In the lonely lands:
  • Sam may look askance at the melancholy birds they encounter when they start making noise.
  • The hobbits’ minds follow the sun into the west, showing a link between their experience now and with their nostalgic thoughts of Bag End. They long for it in spite of the new owners.
  • Note: There is a parallel with Bilbo’s thoughts of Bag End in The Hobbit, but there are differences. The narrator is not as present here, and also doesn’t emphasize an internal divide like Bilbo’s. Frodo had already seen the comparisons with Bilbo’s journey, but he also emphasizes the differences, as he left involuntarily and possibly permanently. This is self-sacrifice on Frodo’s part, unlike the treasure hunt Bilbo went on. There is homesickness involved, but Frodo is missing Bag End as one who has lost it, not one who is returning. However, at this point, Frodo’s journey is still on the path of Bilbo’s geographically.
  • The hobbits might only be focusing on the comforts of Bag End as opposed to their current circumstances, but the reader is invited to consider the larger implications.
  • Note: The use of the plural “hobbits” when thinking about Bag End shows that this may be a reflection looking back on this event, after having spoken to the other hobbits about it.
The hills loom ahead:
  • The stream is anthropomorphized, and the hobbits imagine that its fate in the marshland is tragic one. The hills are also given human features like backs when describing their bareness.

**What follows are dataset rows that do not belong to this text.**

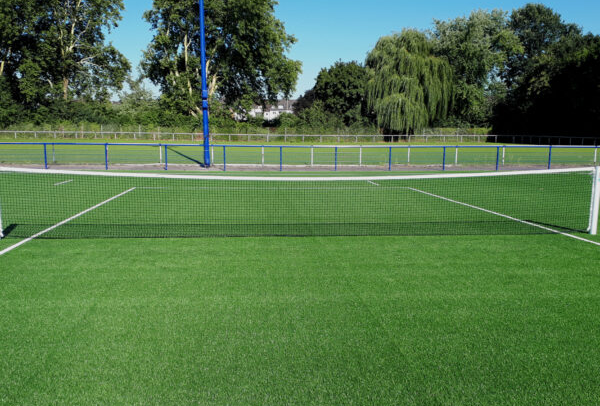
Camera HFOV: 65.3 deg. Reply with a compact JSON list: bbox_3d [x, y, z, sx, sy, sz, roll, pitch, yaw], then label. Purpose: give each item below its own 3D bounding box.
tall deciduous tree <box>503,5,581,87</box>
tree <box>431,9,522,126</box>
[{"bbox_3d":[40.910,-21.410,77.750,14.600,22.650,14.500,0,8,0],"label":"tall deciduous tree"},{"bbox_3d":[28.980,-20.950,77.820,15.950,21.720,15.500,0,8,0],"label":"tree"}]

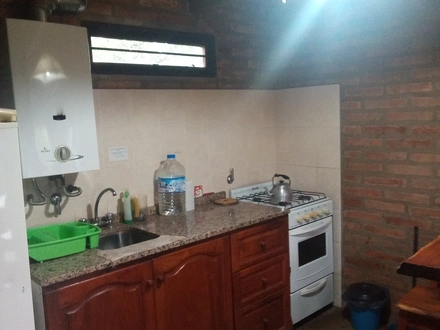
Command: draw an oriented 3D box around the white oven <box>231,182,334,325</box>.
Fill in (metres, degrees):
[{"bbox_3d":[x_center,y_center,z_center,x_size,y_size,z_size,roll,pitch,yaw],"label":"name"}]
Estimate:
[{"bbox_3d":[0.492,0.658,2.760,0.503,0.910,0.590,-9,10,-37],"label":"white oven"}]

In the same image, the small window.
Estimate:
[{"bbox_3d":[-0.409,-0.731,2.315,0.962,0.304,0.070,-9,10,-37],"label":"small window"}]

  • The narrator seems to leave in question if Strider slept or not. So far, we have not seen Strider sleep any time that the hobbits have been awake in the night.
  • Is Strider actually not sleeping, or is this the hobbits’ inexperience? They may not perceive his sleeping in the same way that they do. Perhaps he wakes when the hobbits make noise.

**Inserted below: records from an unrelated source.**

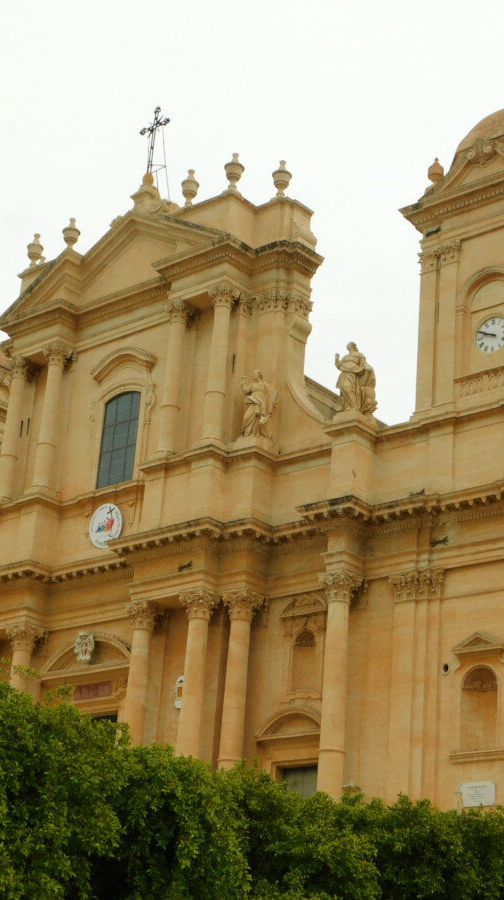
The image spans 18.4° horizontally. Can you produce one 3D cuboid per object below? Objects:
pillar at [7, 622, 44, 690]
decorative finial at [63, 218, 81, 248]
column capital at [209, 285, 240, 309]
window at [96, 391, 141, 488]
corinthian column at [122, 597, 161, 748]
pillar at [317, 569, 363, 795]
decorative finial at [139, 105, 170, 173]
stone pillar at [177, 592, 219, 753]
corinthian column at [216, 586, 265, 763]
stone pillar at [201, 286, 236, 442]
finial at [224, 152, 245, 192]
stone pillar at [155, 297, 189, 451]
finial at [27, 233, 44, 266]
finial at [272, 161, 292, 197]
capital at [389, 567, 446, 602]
[{"bbox_3d":[-9.289,10.951,59.557,1.100,8.900,1.100,-15,-29,38],"label":"pillar"},{"bbox_3d":[-8.548,-10.073,73.479,0.844,1.980,0.844,4,-23,2],"label":"decorative finial"},{"bbox_3d":[-1.079,-5.871,60.125,0.920,0.950,0.920,-15,-29,38],"label":"column capital"},{"bbox_3d":[-5.274,-0.465,62.806,2.050,4.050,0.300,-15,-29,38],"label":"window"},{"bbox_3d":[-4.239,9.620,55.408,1.100,8.900,1.100,-15,-29,38],"label":"corinthian column"},{"bbox_3d":[2.525,8.007,48.566,1.059,8.643,1.059,-14,-29,38],"label":"pillar"},{"bbox_3d":[-4.610,-14.589,73.477,1.740,3.610,0.218,-15,-29,38],"label":"decorative finial"},{"bbox_3d":[-2.036,8.803,51.341,1.059,8.643,1.059,-14,-29,38],"label":"stone pillar"},{"bbox_3d":[-0.672,9.103,53.488,1.100,8.900,1.100,-15,-29,38],"label":"corinthian column"},{"bbox_3d":[-1.368,-3.332,63.514,0.848,7.308,0.848,4,-23,2],"label":"stone pillar"},{"bbox_3d":[-0.730,-11.910,66.987,0.853,1.980,0.853,4,-23,2],"label":"finial"},{"bbox_3d":[-3.150,-2.763,60.545,0.950,6.650,0.950,4,-23,2],"label":"stone pillar"},{"bbox_3d":[-9.728,-8.902,69.813,0.770,1.880,0.770,4,-23,2],"label":"finial"},{"bbox_3d":[1.305,-11.680,67.270,0.853,1.980,0.853,4,-23,2],"label":"finial"},{"bbox_3d":[5.168,4.247,48.953,2.079,1.039,0.539,-14,-29,38],"label":"capital"}]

  • Note: Some people may make a connection between Strider’s sleeplessness and his elvish heritage, but this is tenuous and separated by many generations. It seems more likely that his decades of experience and acquired endurance living in the wilds allow him to do things that the hobbits don’t understand.
Speaking not of wraiths:
  • The fact that they are able to wake rested and to go on less food shows their progression away from their softness of the Shire.

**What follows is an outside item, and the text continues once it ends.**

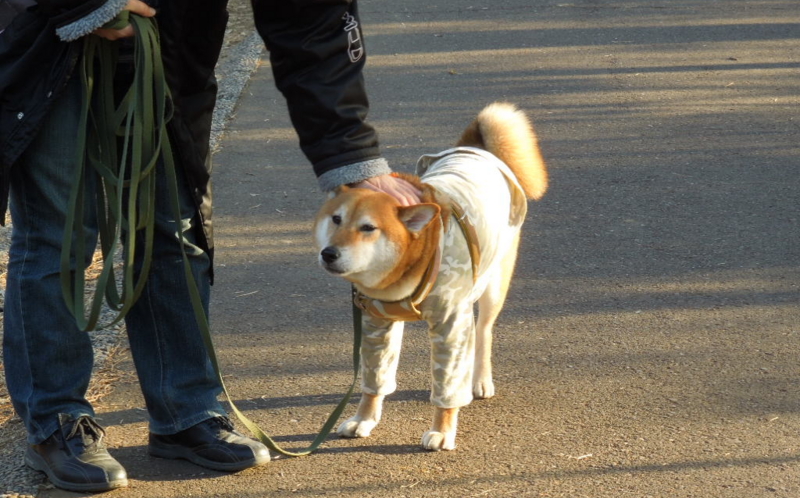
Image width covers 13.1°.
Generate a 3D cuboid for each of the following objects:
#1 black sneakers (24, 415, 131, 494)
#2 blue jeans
[{"bbox_3d":[-0.604,0.373,6.483,0.100,0.115,0.272,-8,12,-41],"label":"black sneakers"},{"bbox_3d":[-0.541,-0.058,6.552,0.430,0.880,0.290,-8,12,-40],"label":"blue jeans"}]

  • The joke Frodo makes is typical hobbitry, but his bringing up of wraiths stands out as prescient and ominous. They are also only days away from the Barrow at this point.
  • The surprising earnestness sounds as though speaking of the Ringwraiths will call them. There may be something of actual danger in speaking the name of evil things.
  • Note: In the Old Forest, Frodo sings a song in response to the trees’ oppression, though Merry says that this will provoke the trees, as does happen. So, the impulse to defy dark things, and even to ridicule them, shows something of Frodo’s personality and courage. Frodo knows from Gandalf that keeping the Ring will eventually turn him into a wraith, but he jokes about it now.
  • Strider may be responding to a personal memory but may also be voicing older lore.
  • Note: This is also a remnant from the early drafts when Trotter has a triggered response to the idea of becoming a wraith, referencing his earlier encounter with the Ringwraiths.
  • Note: The people of Gondor also do not name Sauron in a spirit of not calling down his power.
  • Strider may also simply want the hobbits to take the threat of becoming a wraith seriously, but that would miss the point of the hobbitry, in which joking about serious things is deliberate.
  • Note: Strider will have a similar reaction will happen when they speak of Mordor.
  • Strider may think that this is a brave joke, but also a foolish joke, as even jokingly reconciling himself to the corruption of the Ring might make his will to resist it weaker.
  • Note: It’s possible that becoming this as a wraith is a Shire proverb, but Frodo used the simile of a willow-wand instead when leaving Bag End. This seems more hobbitish.
  • Neither Frodo or Strider speak directly about the Ring, he still wants Frodo to set his will against the effects of the Ring, even when it is not directly at work.